May 30, 2011

sunday.. or is it monday

the sky is yellow
as it rains off and on.
my first day to myself in many many days. laying in the livingroom with awful back pains and cereal spread all over my new shirt from the festival yesterday. there's been no sun in so long, i forgot what my sun freckles looked like and what dipping my feet in lake water felt like. i wish i had time to tour and explore this country, i want to find a new place to be, whether it be in a few months or a year from now. i am so ready for change. i am dying to meet new people, although by now i have anticipated all kinds of hurt to come from any walk of life. i am just ready to meet something different. but the image of him in the terminal, providing last kisses and promises haunts my dreams and breaks my heart. my road is inevitable, i am supposed to be a traveler, and he is a born-and-raised good-hearted person. there's no fork in this road, simply a confusing map. 





May 26, 2011

time moves

when you drive me home,
the lights fly faster, the exits come sooner.
i want to hold your hand forever and forget
my ten hour work days, the start of debt,
the fear.

i have been in this new place, washing my dishes,
cleaning my room, loving these new people.
enjoying life back in the cities.
hoping that these nights alone go faster.

i used to think no person could keep me in one spot,
but he has a hold on me, i haven't had enough time with him yet.
i feel like we're on this ride home, knowing he's leaving,
and i have so little time left to hold his hand
as he pulls me through the night.
i don't want those days to end but i cannot stay trapped 
in the forest. i belong on the road, seeing things and 
experiencing all that this world can offer.
i wish i could take him, but i love him so much,
he needs to do what he wants. i only hope as our 
paths diverge or hearts stay on the same road,.




May 8, 2011

three

three more days.
what i learned and gained here, i do not know.

i have learned maybe this town wasn't right for me.
did i leave with regret? yes, but all of it made me
stronger. so much stronger. 
i feel my blood and bones are made of metal.
whatever happens will not hurt me,
only continue to strengthen me.
had i known a relationship could weaken
my experience, i would not have pursued it.
but in the last three days here there is so much to happen.
so many decisions, so much studying.
i'm off to a new city, hopefully with new people with 
a great insight and beautiful mind. what lacks here.


and fuck you all. you have no idea.
i'll be belting nicki minaj and john mayer
until the last box is packed in the big red truck,
off to my new home and away from this ugliness. 
good luck to you all i have all the opportunities in the world,
i refuse to be trapped in this wind tunnel in the woods.
i hope i make more mistakes, it only helps me figure
out who i really am.





May 7, 2011

minaj

I came to win, to fight, to conquer, to thrive
I came to win, to survive, to prosper, to rise
to fly
to fly 


today i am thankful for myself. for my ability to survive,
to surface when people hold chains around me.
i will always see these things as mere pebbles in the road.
didn't you know nothing could bring me down,
did you think i would stand for anything less that what i deserve.
this is my life, if it was ours, i'd feel it.
off i go.
summer breeze, home is calling.



May 3, 2011

Maktub

From my favorite book, The Alchemist by my 
favorite author Paolo Coelho.
Maktub means fate.

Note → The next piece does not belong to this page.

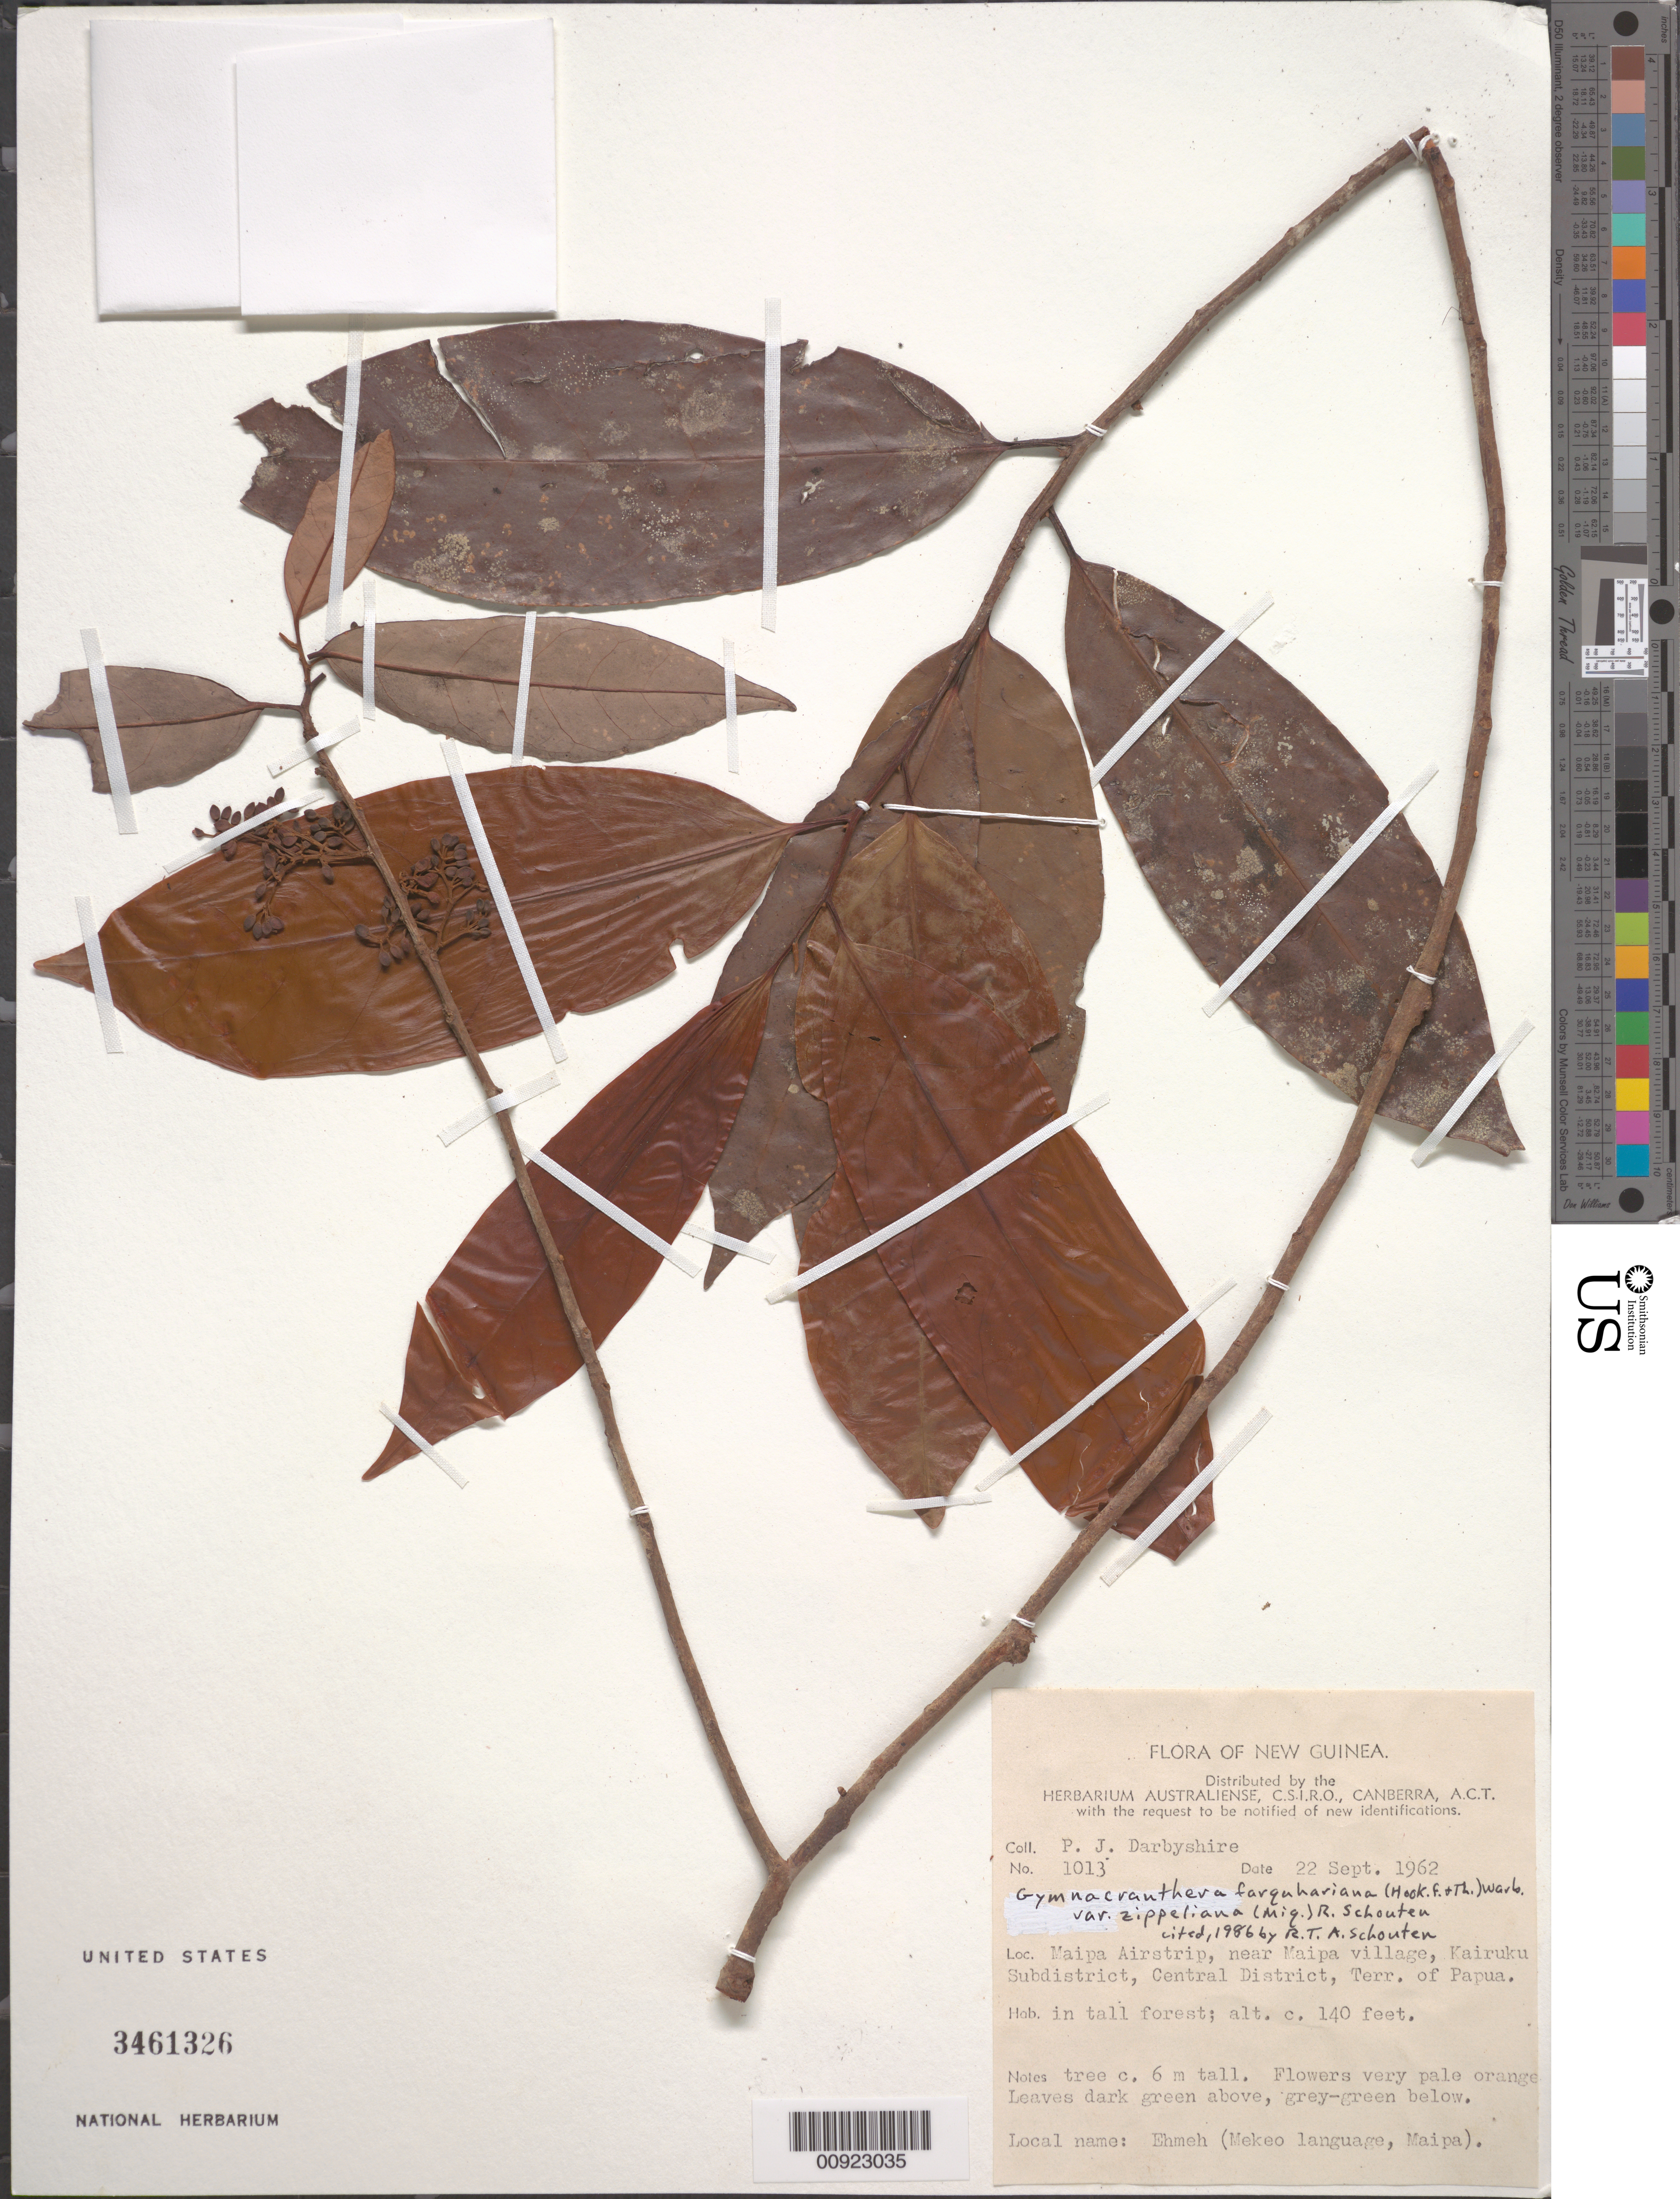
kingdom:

Fate is what brought me here,
in this library, filled with knowledge.
With the man I hope is in my future.
We are so capable of experiencing every mood
together, whether it be serious in this library or
throwing eachother into the dirt off the sidewalks.

I'm so fortunate. We both live in different cities,
live different lives, have different stories,
yet we wound up here, ended up in two classes,
met one night, and fell in love. So perfect.
I can picture loving his family, watching Grace his
beautiful hyperactive dog grow old.
I can see wrinkles grow in the face I am blessed
to wake up next to.

So I believe in being blessed, and I believe in something greater than myself.
But I do not believe in God. I believe in being moral, doing selfless things,
because the universe conspires to either help you for doing good, or
against when you fail to do so. 

I believe I must have done something that was so extremely wonderful
to deserve him in my life, and everything else that makes me happy
on a daily basis. My father tells me constantly, you're alive.

So everyday, I prove that fact.


May 2, 2011

i vow

To never doubt my existence, and to never judge a soul.
To always remember my fortune, and never forget who I am.
In these beautiful short days, I live in so much beauty,
it all lasts seconds. I vow to see each day through with
a spectacle of hope and love towards myself and others.

I will always see how valuable, rich, and hilarious life is.
Because in my life, I am surrounded by beauty.